Trucks are the only option when your local rail operator shuts down or doesn't have the capacity to service your business. This chronic underinvestment in vital infrastructure is hurting the economies of smaller towns, making any business that needs cheap transport to thrive less competitive.

Not nearly enough are shipped via train, and infrastructure could be changed and improved to reduce the need for last-mile delivery (particularly, remove the need for last-100-mile deliveries).

If all we needed were short-haul last mile deliveries we'd eliminate millions of truck miles per year (huge economic and environmental win), move those trucks to green propulsion and it's even better.

This can't happen with how the infrastructure looks today though. Which is why I question the money spent on self-driving instead of fixing the whole transport sector. It's bailing water faster in a sinking boat while ignoring the gaping hole in the bottom.

Maybe the difference is that the Sikh community is much tighter knit than most immigrant communities. We're probably overlooking that the East Asian and Mexican communities that predominate in certain industries are often sub-communities that are tighter knit than they seem--e.g. Jalisco emigrants in some parts of the Bay Area--but even so I wouldn't be surprised if the Sikh community is especially close.

The tighter knit the community the more they can act deliberately to quickly and/or comprehensively achieve some goal. An obvious contemporary example are the Patel families in the hotel industry. Both the Patels and Sikhs have long-existed as distinct socio-economic groups in India. Sikhs are arguably a nation, although that cuts both ways in terms of how relatively tight-knit they may be.

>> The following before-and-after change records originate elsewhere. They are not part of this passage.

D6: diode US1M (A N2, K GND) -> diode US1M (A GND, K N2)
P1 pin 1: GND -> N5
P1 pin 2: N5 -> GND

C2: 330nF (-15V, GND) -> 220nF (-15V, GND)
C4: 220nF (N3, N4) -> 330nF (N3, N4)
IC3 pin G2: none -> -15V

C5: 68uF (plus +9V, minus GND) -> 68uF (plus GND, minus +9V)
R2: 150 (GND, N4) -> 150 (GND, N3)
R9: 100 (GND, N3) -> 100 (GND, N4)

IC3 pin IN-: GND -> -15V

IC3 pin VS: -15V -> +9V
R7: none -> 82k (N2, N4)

Self-driving trucks may be coming but don't discount the long-tail of traditional trucking business that we'll see. Declining industries can be extremely profitable, especially with enough focus. Mustering the capital to keep investing in the best opportunities can be difficult because the future growth isn't there. Tight-knit communities are particularly well suited to exploit those opportunities precisely because of their funding networks and labor specialization.